Да, так вот, я в той воровской колонии замотылил, поддошел крепко, спина вся чирьями пошла, от ветра качался. Ну, думаю, труба! А тут как раз на этап дернули. Сами знаете, дело не сладкое этап, но я подумал, один хрен: здесь лапти отбросишь, так лучше нового счастья поискать.
А кирюха у меня был ростовский, Алик. Он чего-то забоялся этого этапа. Я ему говорил, что хуже не будет, но он настырный, уволок чернильницу у нарядилы и пустил химии в глаза. Переборщил, верно, потому что я уезжал через два дня, а он даже свету не видел ни одним глазом.

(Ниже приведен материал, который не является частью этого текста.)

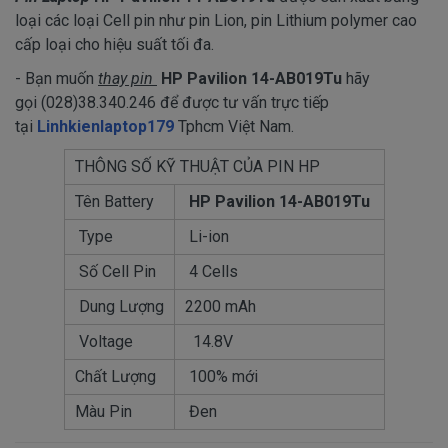
loại các loại Cell pin như pin Lion, pin Lithium polymer cao
cấp loại cho hiệu suất tối đa.
- Bạn muốn
thay pin
HP Pavilion 14-AB019Tu
​ hãy
gọi (028)38.340.246 để được tư vấn trực tiếp
tại
Linhkienlaptop179
Tphcm Việt Nam.
THÔNG SỐ KỸ THUẬT CỦA PIN HP
Tên Battery
HP Pavilion 14-AB019Tu
Type
Li-ion
Số Cell Pin
4 Cells
Dung Lượng
2200 mAh
Voltage
14.8V
Chất Lượng
100% mới
Màu Pin
Đen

Вот после того колеса этот Усть-Вымский лагпункт сначала курортом показался. И зона хорошая, кругом газоны, маки красные, штакетник проолифенный и бараки теплые, рубленые. Я бога молил, чтобы на этап не кинули по новой. Здесь-то все с первой судимостью, а у меня хоть сроку всего ничего, а хвост пушистый. Ну, попал я в бригаду приличную, ишачу потихоньку, уже и холку наедать начал. Все-таки это не на гарантийке сидеть, и курево в зоне водилось. В общем, отогрел душу. Да все ненадолго. Не везло мне всегда. Только обжился, в полный рост заходил, и шумок случился. В одной бригаде бывшие солдаты вольного мастера леса подвесили. Что-то он там обжал их или еще чего, толком не знаю. Словом, их всю бригаду сразу перед вахтой, когда из лесу пригнали, положили на землю, и надзор давай по одному дергать, а они не пошли, поднялись на ура — солдаты же и фронтовики — и валом на ворота наперли, прорвались в зону. Конвой стрелял, но так, поверх голов. Все же люди не в побег идут, а в зону рвутся. Ну и закрутилось колесо. Солдатня — народ дружный, бараки забаррикадировали, нары на дубины растащили, — думали дивизион в зону пойдет. А начальство уже битое было, с военных времен все по северным лагерям. Ну, оно штурмовать не стало. День проходит, два, три, а в зоне — ни хлеба, ни воды. Что на кухне было, все подмели. Правда, анархии не было, там и офицеры сидели, так они порядок держали — всем поровну. Ну, а через неделю, когда все уже легли в лежку, пришел в зону прокурор и начальство наше лагерное. Смело, без охраны вошли. Ну собрались на пятачке — был там такой возле столовой. Прокурор и говорит, что про дела того мастера он знает, что верно, мутил он там воду, ну, а убийство есть убийство, от трупа никуда не денешься; нужно, чтобы те, у кого кровь на руках, вышли, а остальным ничего не будет. Есть сведения, прокурор говорит, что в этом участвовало три человека, вот и пусть выходят, товарищей пожалеют. А — нет, так еще неделю подождут и все равно по-ихнему будет. И не мне вам говорить, что в лагере нужно помнить свою фамилию.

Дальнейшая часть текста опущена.